Laser Eye Surgery for Cataracts

Modern cataract and lens implant surgery is one of the most successful surgeries that can be performed today. Cataracts are removed using an advanced technique called phacoemulsification whereby the cataract is broken into small pieces and gently suctioned through a tiny incision. In about 20% of patients, the membrane that is left in place to help support the intraocular lens implant may become hazy or cloudy. This may cause the vision may be blurred, hazy, or can cause glare. This is not a recurrence of the cataract, as once they are removed they never return.
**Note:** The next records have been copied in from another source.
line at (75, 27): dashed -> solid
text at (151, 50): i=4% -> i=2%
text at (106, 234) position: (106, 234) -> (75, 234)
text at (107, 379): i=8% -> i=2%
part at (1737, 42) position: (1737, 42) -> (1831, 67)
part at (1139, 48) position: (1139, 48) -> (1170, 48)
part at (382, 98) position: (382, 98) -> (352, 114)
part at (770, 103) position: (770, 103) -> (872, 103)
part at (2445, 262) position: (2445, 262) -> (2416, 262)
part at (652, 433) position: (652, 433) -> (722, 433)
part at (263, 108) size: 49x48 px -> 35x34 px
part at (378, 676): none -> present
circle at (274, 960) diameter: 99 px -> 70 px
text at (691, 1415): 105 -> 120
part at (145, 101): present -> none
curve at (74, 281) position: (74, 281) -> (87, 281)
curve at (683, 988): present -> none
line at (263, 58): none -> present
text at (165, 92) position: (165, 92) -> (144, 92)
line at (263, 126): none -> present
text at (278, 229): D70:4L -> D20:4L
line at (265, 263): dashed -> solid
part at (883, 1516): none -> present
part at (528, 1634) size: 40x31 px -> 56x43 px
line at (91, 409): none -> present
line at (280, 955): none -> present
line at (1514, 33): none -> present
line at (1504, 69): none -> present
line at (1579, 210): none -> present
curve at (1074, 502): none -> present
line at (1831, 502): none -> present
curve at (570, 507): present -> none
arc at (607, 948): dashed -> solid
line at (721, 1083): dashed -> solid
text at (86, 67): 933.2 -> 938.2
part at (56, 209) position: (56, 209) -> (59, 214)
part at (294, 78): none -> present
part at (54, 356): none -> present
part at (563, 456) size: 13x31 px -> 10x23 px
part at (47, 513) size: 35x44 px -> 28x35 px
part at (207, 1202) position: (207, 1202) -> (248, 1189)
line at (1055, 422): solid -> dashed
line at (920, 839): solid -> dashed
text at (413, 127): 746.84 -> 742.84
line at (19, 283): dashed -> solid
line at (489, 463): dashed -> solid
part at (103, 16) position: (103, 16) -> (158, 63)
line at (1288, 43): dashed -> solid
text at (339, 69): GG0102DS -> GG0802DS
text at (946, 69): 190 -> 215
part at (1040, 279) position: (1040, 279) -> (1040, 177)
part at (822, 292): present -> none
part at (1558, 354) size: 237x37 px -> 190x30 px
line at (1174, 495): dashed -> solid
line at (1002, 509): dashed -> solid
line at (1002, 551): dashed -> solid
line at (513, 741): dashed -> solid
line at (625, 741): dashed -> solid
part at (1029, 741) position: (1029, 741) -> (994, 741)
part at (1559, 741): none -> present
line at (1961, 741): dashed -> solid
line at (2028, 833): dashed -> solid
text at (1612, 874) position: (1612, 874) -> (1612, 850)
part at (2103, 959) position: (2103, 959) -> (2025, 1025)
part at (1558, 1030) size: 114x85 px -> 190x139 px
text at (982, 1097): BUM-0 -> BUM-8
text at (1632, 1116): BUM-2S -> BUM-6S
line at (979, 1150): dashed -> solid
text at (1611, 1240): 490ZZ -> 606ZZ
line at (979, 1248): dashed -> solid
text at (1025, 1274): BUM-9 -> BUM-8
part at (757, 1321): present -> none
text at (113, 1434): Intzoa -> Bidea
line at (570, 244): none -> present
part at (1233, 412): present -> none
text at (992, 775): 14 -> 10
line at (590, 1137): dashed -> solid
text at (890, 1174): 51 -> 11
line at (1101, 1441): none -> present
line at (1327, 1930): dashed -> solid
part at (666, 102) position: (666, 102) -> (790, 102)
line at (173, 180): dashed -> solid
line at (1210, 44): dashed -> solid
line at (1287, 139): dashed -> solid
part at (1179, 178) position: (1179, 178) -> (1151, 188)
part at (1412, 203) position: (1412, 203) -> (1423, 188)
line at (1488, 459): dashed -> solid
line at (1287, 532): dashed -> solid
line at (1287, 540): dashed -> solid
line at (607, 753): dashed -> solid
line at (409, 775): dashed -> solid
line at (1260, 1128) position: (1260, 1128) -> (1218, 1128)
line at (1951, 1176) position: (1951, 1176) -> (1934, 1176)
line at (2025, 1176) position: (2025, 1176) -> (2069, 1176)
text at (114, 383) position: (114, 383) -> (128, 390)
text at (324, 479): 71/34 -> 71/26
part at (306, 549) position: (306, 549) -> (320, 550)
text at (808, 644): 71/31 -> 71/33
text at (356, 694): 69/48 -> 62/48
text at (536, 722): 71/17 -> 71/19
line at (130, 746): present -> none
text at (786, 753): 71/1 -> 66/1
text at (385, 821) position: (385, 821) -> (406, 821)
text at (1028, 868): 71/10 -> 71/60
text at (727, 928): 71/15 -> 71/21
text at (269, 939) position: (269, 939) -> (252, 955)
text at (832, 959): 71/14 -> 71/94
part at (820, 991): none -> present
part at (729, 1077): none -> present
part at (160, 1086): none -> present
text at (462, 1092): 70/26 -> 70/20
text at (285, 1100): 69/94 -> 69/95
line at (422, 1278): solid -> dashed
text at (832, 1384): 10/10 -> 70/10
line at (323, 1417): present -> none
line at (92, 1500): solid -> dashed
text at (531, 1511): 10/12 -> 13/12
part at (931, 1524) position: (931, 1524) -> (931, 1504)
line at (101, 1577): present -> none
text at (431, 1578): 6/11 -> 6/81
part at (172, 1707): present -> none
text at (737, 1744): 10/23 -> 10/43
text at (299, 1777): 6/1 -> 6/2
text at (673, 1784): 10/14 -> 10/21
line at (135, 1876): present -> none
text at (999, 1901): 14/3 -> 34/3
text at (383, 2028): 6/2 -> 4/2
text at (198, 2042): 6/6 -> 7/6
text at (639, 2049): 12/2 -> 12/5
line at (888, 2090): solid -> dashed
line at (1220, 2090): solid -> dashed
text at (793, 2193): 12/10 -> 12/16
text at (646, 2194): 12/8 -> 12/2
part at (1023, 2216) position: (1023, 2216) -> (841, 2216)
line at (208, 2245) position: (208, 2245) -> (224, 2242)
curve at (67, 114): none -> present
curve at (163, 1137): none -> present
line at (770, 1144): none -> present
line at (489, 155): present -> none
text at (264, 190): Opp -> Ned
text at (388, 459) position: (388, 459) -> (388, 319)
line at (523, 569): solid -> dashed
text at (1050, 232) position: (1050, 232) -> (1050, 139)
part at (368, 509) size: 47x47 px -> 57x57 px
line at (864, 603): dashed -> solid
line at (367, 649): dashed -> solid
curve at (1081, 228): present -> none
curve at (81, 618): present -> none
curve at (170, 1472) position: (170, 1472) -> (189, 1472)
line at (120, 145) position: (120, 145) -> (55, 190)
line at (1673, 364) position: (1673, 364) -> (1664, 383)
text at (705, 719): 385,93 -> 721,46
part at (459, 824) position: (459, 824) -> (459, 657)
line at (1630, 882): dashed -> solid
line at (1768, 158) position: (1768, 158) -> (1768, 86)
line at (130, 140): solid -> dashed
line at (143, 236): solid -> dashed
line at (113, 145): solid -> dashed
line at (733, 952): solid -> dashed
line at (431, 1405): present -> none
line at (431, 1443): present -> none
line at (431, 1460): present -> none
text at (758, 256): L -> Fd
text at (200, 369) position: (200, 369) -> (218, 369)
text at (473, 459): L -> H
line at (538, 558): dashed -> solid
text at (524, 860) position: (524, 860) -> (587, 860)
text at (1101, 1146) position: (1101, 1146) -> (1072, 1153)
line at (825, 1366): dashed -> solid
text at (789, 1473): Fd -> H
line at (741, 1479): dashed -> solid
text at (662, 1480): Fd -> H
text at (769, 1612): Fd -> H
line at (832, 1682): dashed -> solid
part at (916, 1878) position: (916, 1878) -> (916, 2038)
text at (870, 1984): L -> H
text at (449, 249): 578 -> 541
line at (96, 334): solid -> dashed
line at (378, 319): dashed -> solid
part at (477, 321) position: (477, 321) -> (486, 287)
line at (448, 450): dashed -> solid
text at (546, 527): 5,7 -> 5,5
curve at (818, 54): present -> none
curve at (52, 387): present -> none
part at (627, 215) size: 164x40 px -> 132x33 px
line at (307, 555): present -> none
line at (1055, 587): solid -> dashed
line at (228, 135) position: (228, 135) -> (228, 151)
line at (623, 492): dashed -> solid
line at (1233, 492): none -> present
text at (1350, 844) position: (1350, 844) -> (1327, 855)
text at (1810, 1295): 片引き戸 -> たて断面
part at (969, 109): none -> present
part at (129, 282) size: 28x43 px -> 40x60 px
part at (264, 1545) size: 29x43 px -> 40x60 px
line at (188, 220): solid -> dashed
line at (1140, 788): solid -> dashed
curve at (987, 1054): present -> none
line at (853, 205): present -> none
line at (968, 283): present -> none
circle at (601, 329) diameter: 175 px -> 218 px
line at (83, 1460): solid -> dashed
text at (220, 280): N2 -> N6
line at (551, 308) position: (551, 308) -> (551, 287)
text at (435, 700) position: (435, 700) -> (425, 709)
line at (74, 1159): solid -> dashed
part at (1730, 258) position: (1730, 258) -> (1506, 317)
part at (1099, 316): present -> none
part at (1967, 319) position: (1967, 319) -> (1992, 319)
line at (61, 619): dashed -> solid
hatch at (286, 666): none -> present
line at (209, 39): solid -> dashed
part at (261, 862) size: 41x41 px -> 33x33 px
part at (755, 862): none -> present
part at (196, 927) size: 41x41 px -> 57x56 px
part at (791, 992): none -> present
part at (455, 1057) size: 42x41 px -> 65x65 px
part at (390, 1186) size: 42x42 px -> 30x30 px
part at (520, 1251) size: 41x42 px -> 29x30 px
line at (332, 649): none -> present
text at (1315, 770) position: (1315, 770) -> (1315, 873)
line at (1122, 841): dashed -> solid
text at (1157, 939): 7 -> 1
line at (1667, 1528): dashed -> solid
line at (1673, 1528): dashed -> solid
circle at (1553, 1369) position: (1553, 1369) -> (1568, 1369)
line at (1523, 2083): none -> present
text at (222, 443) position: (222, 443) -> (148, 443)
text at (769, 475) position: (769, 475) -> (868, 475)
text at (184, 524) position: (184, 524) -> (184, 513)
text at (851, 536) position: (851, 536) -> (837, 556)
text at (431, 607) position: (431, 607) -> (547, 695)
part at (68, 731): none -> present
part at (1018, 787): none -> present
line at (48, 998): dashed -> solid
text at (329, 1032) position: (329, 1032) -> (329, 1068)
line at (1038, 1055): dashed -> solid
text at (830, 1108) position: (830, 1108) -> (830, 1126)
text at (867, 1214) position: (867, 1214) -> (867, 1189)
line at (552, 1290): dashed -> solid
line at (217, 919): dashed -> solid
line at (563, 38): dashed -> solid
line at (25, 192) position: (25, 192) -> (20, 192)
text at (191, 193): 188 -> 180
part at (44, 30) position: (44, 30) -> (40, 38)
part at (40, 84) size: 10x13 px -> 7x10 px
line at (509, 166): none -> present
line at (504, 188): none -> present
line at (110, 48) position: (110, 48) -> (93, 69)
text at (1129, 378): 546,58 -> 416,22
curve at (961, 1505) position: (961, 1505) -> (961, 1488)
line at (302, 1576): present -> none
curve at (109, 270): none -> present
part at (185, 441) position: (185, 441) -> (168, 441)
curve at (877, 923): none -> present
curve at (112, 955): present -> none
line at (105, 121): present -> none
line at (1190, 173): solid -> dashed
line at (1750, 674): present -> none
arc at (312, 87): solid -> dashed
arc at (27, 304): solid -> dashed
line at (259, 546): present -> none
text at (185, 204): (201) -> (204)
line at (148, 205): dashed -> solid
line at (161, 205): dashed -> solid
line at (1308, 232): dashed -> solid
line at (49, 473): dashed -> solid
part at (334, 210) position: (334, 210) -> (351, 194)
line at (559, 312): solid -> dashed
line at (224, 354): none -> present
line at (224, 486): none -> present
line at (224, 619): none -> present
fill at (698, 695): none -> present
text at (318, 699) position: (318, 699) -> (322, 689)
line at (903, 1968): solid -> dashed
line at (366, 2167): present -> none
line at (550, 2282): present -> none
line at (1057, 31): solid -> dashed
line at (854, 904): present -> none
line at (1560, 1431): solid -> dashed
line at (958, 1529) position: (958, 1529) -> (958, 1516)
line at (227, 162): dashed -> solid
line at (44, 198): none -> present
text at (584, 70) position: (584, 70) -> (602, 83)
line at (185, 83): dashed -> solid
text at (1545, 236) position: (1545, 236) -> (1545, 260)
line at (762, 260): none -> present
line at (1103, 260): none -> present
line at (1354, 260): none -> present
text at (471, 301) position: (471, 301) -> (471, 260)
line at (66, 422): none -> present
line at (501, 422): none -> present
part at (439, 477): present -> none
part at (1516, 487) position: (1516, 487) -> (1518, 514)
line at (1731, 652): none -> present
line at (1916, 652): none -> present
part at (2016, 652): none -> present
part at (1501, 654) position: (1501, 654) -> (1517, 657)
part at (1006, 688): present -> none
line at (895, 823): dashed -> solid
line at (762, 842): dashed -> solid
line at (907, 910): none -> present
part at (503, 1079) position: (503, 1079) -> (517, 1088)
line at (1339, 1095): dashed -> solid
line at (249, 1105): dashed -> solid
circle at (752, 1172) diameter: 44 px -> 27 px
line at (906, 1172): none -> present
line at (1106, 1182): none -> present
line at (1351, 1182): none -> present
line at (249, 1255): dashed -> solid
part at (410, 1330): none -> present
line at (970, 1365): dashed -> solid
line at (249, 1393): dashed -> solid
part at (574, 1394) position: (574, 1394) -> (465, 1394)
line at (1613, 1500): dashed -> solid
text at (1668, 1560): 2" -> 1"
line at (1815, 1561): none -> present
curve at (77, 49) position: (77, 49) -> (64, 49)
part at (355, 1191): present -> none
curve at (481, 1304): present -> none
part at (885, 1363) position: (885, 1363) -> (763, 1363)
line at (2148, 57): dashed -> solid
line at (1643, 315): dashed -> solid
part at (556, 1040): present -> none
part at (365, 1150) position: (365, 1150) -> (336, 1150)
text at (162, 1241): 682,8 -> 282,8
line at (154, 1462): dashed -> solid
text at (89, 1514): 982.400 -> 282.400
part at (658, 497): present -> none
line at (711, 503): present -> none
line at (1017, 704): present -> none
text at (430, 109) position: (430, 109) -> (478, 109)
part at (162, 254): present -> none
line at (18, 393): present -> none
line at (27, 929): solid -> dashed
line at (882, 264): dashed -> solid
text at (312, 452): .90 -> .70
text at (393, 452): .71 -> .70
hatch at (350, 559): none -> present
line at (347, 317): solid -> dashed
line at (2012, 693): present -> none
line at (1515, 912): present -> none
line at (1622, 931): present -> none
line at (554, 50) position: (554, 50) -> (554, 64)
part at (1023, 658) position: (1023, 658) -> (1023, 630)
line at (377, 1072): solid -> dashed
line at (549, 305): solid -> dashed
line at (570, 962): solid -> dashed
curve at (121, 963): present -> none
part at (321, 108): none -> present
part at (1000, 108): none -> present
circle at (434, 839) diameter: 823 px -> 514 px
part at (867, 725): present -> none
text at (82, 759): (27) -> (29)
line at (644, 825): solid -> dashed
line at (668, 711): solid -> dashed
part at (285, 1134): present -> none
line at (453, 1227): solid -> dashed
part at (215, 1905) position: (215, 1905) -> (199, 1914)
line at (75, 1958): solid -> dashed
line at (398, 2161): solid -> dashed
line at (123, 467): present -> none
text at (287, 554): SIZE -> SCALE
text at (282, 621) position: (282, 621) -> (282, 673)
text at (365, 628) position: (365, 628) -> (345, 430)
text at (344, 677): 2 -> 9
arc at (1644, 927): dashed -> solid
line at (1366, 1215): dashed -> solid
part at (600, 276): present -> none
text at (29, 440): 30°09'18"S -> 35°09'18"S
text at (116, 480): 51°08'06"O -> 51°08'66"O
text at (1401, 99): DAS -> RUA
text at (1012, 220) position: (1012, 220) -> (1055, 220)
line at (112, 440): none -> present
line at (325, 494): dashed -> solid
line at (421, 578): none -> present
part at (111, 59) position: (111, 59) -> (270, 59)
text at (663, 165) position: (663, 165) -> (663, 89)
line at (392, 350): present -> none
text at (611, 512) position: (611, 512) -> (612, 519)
Fortunately this hazing or cloudiness of the membrane, which is called the posterior capsule, is easily treatable with laser eye surgery and nearly always restores or improves vision. The laser eye procedure called a YAG Laser Capsulotomy or "YAG" is performed right in the Ophthalmologist's office with just a few drops to make you more comfortable. The improved visual results are virtually immediate.

Laser Eye Surgery has indeed opened up the possibilities for patients to reduce their dependence on eyeglasses and contact lenses with LASIK as well as preserve their vision through advanced treatment options for diabetic retinopathy, age related macular degeneration, glaucoma and cataracts.